While there is a significant volume of evidence of children’s experiences of online harm, there is so little research on adult cyberbulling and trolling, for example, that they are difficult to even define. In general, definitions are blurred both in terms of the research base, and legislation: there is a complex and opaque legislative landscape. Much of the research that exists has been conducted by bodies such as Unison, which focus on bullying in the workplace.
What the evidence does show is that the experience of some form of hate is a normal aspect of online life for many adults, and that there is a link between the nature of harassment and the severity of impact. Race and ethnicity provoke the most hate, such as anti-Semitic, Islamophobic content. Trigger incidents such as attacks contribute to a sharp increase in this kind of hate. There is a severe impact on victims such as disabled people, many of whom have changed their lifestyles in response.
Moving on from harms to the individual to harms to democracy and society, the evidence base for disinformation’s harmful impact is small, and there is little that that is actionable. The evidence that does exist on the effect of foreign interference such as bots or political advertising tends to be US-centric and often focused on Twitter simply because it has the most accessible API, which makes it less relevant. Research into the impact of disinformation on voter intentions all started around the 2016 US presidential election and has been fairly backward-looking. There is a good deal of debate over the impact of disinformation on that election and whether it might have altered the result.
What research does show is that, as always, it is very hard to change people’s minds and attitudes. People often have entrenched political viewpoints and to overcome these, online content would have to be spectacularly effective.
When thinking about evidence in this area and its role in policymaking, there are several points that we should keep in mind:
- There is a tendency to think that we know ‘harm’ when we see it, but do we actually?
- Current reporting tools are insufficient for detecting harm as they don’t take into account intention or impact.
- Evidence of impact is much harder to find than evidence of prevalence of exposure. The current evidence around impact is scant, and tends to be solely qualitative.
- Some types of evidence are easier to find than others: the evidence for physical and emotional harm are going to be easier to detect than harm caused by attacks on British values, for example.
- Some harms will have effects that are only felt over the long-term (eg increases in inequality).
- We cannot regulate online harms without also tackling offline harm, and we should remember that the same people who are vulnerable online are vulnerable offline.
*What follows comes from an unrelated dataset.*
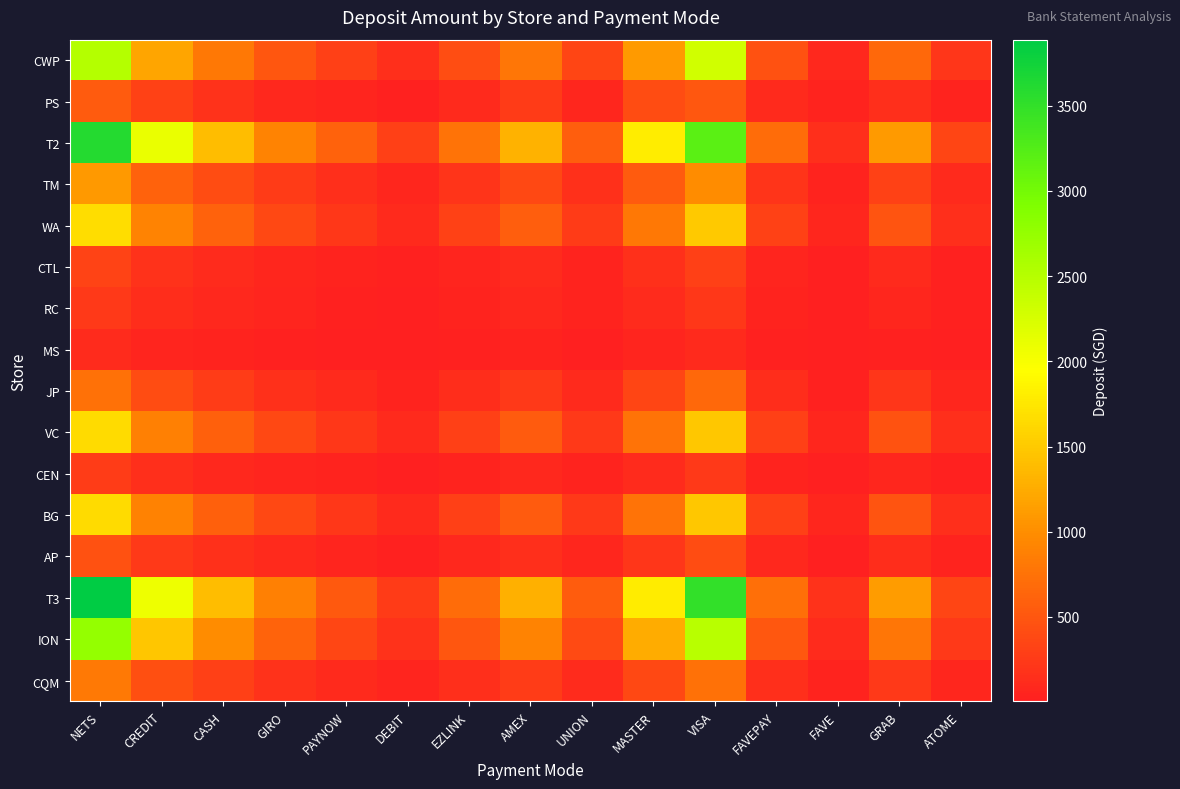

How many series are shown in this chart?

16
- We should not equate evidence of concern with evidence of harm. Equally, we shouldn’t let a lack of evidence become an excuse for tech companies to resist acting against serious risks.
- There is inequality of access to information to create evidence, as much of it is owned by tech companies.
What do we need going forward?
- Much more research into the impact of potential harms. To do this, researchers need more data from tech companies.
- A more victim-centred approach, which needs to be handled in a sensitive way
- More recognition of the relationship between the online and offline worlds
- Systemic evaluations of the impact of existing interventions
- Clarity of the legislative landscape.